In Goodman's view, there are many different worlds, or world-versions, which come about by our uses of symbol systems. Whenever we describe or depict what's going on around us, we produce another version of the world, potentially different from any other version that previously existed. Since versions are created in various ways and in different contexts (a version may well be unique to a particular person's viewpoint at a given place and time), there is a multiplicity here comparable to the one pointed out by Bandler and Grinder in The Structure of Magic. And since every version came into being by a creative process that included a symbol system (such as a scientific description language or a conventional style of artistic expression), there is not really a point in speaking of a world-in-itself, a world that isn't a version — versions, in Goodman's sense, are all there is to the world. Thus talk of multiple versions and talk of many worlds comes down to practically the same thing. (Goodman makes it clear from the outset hat this doesn't imply an arbitrary anything-goes relativism, see WWM 17–21.)

Goodman enumerates various ways of how world-versions are produced: Composition and Decomposition, Weighting, Ordering, Deletion and Supplementation, and Deformation (WWM 7–17). He makes pretty much the same observation about deletion as Bandler and Grinder, noting that "what we find what we are prepared to find (what we look for or what forcefully affronts our expectations), and that we are likely to be blind to what neither helps nor hinders our pursuits are commonplaces of everyday life [...] And even within what we do perceive and remember, we dismiss as illusory or negligible what cannot be fitted into the architecture of the world we are building." (WWM 14–15) He includes under the heading of deformation a somewhat different sort of phenomenon than distortion in Bandler and Grinder's sense: for him, this includes changes such as a physicist's smoothing out of a diagram curve to emphasize the underlying simple kind of shape, even though the data are actually off that shape a little, or a related distortion in caricatures that have the job of emphasizing a detail in the caricatured person (WWM 16). It's not quite clear to me why Goodman thought this a sufficiently different category from his second one, namely weighting. In any case, while his discussion of deletion and supplementation of details is richer than that in The Structure of Magic, and his discussion of weighting and ordering has no counterpart there, he doesn't explicitly include the process that Bandler and Grinder call distortion. The reason is probably to be found in a difference of perspective which he mentions before giving his list: "Actually, I am more concerned with certain relationships among worlds than with how or whether particular worlds are made from others" (WWM 7). The focus is rather on formal properties and relationships of world-versions than on the psychological or creative processes that bring them about.

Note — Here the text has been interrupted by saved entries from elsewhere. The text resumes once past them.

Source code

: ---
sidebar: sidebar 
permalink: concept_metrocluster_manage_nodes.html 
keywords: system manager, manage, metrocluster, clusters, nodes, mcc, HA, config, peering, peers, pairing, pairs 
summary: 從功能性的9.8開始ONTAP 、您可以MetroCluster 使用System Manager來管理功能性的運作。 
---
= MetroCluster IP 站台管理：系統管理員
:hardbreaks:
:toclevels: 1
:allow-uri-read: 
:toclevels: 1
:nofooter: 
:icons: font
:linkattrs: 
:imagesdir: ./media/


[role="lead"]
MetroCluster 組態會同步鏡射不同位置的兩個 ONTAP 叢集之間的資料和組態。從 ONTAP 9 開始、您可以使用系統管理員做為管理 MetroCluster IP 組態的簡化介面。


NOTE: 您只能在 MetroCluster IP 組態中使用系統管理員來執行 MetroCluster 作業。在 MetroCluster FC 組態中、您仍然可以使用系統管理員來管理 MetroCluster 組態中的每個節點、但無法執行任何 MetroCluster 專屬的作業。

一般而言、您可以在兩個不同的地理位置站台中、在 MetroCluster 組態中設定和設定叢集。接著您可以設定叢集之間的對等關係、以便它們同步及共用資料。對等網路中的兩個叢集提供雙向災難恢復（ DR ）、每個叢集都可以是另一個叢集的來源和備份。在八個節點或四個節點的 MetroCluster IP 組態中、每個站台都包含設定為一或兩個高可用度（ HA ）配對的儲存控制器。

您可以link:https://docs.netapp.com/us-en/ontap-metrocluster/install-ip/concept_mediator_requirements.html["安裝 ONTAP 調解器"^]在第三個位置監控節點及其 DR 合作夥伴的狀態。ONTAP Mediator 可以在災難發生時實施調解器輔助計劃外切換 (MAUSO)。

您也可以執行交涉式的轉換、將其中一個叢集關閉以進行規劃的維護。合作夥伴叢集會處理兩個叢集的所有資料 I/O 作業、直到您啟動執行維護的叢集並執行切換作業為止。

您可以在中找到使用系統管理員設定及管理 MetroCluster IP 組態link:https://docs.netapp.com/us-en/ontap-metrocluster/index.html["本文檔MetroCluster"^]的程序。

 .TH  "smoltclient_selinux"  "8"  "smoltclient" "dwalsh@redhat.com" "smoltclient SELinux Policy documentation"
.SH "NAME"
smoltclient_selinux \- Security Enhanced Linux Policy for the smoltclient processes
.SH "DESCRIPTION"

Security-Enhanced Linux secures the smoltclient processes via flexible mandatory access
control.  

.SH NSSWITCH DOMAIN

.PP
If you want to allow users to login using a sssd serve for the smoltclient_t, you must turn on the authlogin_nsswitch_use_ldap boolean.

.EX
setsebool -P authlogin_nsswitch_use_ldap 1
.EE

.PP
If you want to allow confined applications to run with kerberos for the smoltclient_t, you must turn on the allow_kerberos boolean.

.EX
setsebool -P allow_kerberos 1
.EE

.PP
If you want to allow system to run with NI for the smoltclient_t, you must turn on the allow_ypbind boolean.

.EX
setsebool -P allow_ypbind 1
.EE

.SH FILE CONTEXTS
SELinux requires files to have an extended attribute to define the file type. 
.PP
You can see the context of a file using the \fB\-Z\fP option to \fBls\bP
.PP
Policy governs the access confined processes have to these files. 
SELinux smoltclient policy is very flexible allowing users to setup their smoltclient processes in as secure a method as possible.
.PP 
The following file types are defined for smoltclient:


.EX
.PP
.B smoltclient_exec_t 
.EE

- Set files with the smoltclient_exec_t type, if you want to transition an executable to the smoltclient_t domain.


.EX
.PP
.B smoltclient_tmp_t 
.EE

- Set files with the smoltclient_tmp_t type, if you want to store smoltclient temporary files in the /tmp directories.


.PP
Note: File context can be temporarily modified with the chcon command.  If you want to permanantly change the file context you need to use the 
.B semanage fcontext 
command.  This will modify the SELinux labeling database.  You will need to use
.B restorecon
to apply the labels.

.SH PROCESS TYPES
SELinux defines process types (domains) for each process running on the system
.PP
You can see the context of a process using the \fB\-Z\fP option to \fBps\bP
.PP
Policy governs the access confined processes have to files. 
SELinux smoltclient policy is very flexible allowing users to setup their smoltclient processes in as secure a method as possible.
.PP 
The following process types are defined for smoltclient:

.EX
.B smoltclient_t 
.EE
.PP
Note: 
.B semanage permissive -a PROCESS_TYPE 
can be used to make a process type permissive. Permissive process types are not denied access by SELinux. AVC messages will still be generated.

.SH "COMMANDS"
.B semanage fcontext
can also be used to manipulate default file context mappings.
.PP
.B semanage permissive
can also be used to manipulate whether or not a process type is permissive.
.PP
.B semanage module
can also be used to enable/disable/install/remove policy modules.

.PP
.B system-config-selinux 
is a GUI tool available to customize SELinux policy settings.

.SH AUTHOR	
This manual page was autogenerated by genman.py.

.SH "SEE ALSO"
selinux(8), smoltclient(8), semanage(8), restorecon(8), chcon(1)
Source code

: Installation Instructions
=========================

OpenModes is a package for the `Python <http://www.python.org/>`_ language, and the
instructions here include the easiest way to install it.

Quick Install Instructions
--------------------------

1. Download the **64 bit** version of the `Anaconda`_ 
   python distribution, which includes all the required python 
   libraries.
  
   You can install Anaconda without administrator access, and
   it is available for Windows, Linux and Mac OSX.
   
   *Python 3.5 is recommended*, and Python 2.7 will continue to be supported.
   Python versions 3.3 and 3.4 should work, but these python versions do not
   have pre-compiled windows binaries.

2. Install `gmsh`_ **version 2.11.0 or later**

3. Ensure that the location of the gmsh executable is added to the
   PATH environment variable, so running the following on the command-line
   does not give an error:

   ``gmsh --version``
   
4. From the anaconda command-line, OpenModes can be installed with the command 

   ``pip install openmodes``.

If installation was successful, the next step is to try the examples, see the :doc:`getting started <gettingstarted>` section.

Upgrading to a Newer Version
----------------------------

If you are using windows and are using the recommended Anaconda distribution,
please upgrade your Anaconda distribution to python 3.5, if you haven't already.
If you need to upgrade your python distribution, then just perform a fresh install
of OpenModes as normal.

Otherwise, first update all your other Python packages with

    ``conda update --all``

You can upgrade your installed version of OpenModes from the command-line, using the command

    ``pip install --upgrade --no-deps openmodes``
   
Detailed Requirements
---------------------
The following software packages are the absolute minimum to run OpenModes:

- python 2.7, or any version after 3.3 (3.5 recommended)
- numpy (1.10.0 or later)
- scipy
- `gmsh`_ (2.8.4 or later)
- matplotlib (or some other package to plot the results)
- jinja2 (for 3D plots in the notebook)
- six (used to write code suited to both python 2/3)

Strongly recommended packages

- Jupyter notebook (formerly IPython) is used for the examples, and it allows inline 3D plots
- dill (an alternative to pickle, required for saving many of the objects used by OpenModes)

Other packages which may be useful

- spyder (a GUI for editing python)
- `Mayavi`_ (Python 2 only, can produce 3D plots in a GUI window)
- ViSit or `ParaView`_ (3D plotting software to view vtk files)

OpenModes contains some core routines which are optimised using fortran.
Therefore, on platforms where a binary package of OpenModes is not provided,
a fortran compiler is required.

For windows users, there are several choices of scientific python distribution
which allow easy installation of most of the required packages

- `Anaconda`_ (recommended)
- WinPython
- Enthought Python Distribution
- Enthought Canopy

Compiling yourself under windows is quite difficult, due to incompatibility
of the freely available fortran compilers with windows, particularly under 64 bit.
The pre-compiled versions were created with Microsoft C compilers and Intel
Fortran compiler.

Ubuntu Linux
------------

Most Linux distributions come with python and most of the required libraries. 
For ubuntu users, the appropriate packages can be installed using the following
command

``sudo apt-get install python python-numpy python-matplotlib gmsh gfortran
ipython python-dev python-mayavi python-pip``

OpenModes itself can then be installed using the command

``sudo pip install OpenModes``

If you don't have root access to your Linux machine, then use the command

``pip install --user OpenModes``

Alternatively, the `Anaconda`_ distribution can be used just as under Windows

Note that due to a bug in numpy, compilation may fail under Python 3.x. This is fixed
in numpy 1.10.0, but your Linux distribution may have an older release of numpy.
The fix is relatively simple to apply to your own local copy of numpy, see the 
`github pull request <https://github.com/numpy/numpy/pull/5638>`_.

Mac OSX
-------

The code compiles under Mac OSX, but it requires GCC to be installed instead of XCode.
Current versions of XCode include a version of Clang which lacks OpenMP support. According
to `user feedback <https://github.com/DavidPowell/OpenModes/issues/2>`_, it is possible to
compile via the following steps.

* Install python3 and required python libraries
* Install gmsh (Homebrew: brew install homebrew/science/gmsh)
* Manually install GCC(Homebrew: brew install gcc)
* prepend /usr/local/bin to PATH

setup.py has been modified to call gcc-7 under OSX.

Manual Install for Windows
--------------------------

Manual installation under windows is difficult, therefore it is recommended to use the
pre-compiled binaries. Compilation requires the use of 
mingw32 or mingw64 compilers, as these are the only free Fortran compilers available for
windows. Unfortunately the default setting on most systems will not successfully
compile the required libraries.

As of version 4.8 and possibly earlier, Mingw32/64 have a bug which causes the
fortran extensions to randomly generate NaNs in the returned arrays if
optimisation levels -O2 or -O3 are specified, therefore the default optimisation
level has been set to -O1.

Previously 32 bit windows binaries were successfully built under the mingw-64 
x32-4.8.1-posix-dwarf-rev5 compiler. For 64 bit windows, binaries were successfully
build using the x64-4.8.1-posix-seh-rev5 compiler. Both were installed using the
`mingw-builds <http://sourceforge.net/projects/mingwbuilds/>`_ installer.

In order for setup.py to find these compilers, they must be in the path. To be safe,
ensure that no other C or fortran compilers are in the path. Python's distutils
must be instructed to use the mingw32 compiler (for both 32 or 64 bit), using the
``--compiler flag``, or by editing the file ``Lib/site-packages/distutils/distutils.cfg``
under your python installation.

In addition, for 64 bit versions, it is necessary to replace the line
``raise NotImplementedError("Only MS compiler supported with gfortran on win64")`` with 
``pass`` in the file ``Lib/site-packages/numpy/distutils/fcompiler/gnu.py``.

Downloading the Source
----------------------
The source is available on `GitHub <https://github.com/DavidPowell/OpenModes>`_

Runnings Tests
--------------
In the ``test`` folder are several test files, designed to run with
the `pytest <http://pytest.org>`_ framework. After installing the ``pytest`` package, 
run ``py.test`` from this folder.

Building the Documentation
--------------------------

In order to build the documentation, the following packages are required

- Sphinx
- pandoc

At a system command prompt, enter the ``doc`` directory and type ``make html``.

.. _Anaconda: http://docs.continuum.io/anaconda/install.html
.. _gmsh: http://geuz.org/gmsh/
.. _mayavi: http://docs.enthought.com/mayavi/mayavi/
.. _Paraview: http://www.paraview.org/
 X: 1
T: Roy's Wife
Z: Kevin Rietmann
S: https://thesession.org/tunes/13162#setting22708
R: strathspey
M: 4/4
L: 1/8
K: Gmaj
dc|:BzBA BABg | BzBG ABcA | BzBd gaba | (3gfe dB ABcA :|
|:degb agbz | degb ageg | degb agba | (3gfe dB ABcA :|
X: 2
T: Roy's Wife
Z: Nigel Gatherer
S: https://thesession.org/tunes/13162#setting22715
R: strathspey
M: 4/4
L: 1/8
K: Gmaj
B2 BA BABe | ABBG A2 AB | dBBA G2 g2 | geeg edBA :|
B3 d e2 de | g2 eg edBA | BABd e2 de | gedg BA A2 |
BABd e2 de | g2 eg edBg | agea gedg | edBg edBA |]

This difference in focus is even clearer with respect to the first category in The Structure of Magic: generalization. The term is used there to refer to the formation of a rule of behavior, caused by some experience (possibly repeatedly made). Rules of behavior, although they can be formulated in a linguistic description (in the words and sentences of a natural language) or even in an artificial symbolic form (such as in a logical calculus or a computer programming language), are basically habits of perceiving and acting. Thus, they're not in the focus of Goodman's discussion. Still, the labeling and classification processes he refers to in the section about composition and decomposition cover the process of generalization that Bandler and Grinder describe (see esp. WWM 8–9), and much more.

[1] Richard Bandler and John Grinder, The Structure of Magic. A book about language and therapy, Palo Alto: Science and Behavior Books 1975, 5–20. References to The Structure of Magic are given with SM and page numbers.
[2] Nelson Goodman, Ways of Worldmaking, Indianapolis: Hackett 1978. Quoted as WWM with page numbers.